Remembering that frail and ugly husk he had left sleeping in his
room, he shuddered as he ran. "Faster!" urged the girl.

The
dark plain and the first foothills beyond flowed back around them
like a drifting cloud. He found a limit, however, even to the
saber-tooth's power. As the road wound up the dark, tree-dotted
flanks of the higher foothills, his pounding heart began to ache.

"I
know this country," he gasped. "Sam Quain's father used to
have a little ranch up here before he died. I used to come out here
to ride and hunt with Sam. And this is the road we took—the
four Muleteers, Sam called us—when we rescued the Clarendon
tiger from State. We rolled boulders on the road to stop the Indians
while we changed a tire on Sardis Hill."

His
mighty flanks heaved to his labored breathing.

"It
must be twenty miles ahead," he wheezed. "The grades are
steep—I'm afraid we can't get there."

"The
grades are steeper for your old friend's car," the urgent girl
called back. "And there's a reason we must catch him on Sardis
Hill—or let him go unharmed."

"What
reason?" he breathed.

"We're
never quite so powerful as we feel in this free state," she
whispered in the rushing wind. "Because our usual bodies are
left behind, and our moving mind complexes can draw only upon the
chance energies that they happen to grasp from the atoms of the air
or other substances we possess, by the linkage of probability.
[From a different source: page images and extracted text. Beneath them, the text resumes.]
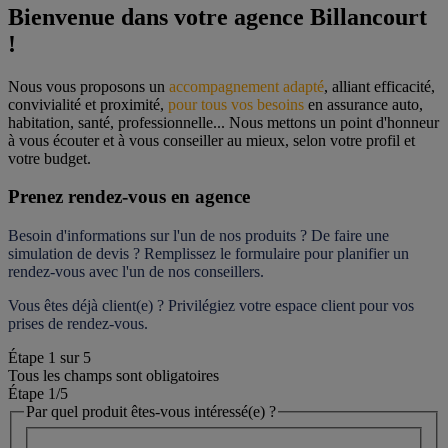
Bienvenue dans votre agence Billancourt 
!
Nous vous proposons un 
accompagnement adapté
, alliant efficacité, 
convivialité et proximité, 
pour tous vos besoins
 en assurance auto, 
habitation, santé, professionnelle... Nous mettons un point d'honneur 
à vous écouter et à vous conseiller au mieux, selon votre profil et 
votre budget.
Prenez rendez-vous en agence
Besoin d'informations sur l'un de nos produits ? De faire une 
simulation de devis ? Remplissez le formulaire pour 
planifier un 
rendez-vous
 avec l'un de nos conseillers.
Vous êtes déjà client(e) ? Privilégiez votre espace client pour vos 
prises de rendez-vous.
Étape
1
sur
5
Tous les champs sont obligatoires
Étape 1
/5
Par quel produit êtes-vous intéressé(e) ?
All
our power lies in that control of probability, and we must strike
where it will serve."

He
shook his immense sleek head, impatient with the intricacies of her
explanation. The involved paradoxes of mathematical physics had
always baffled him; now he felt content with the saber-tooth's
surging might, without troubling to analyze the atomic structure of
power.

"What
probability?" he said.

"I
think Rex Chittum is quite safe from us," whispered the girl on
his back, "so long as he is driving carefully along a straight,
level road—Quain must have briefed him and armed him against
us, and the probability of any harm to him is too slight for us to
grasp.

"So
go faster!" Her slim cool fingers clutched his tawny fur. "We
must catch him on Sardis Hill, because the probability of his death
will be far greater when he starts down that double curve—I've
a sense for such things, and I can tell. The man's afraid. He'll
drive too fast, in spite of all Quain told him."

The
girl lay flat upon his wide, striped shoulders.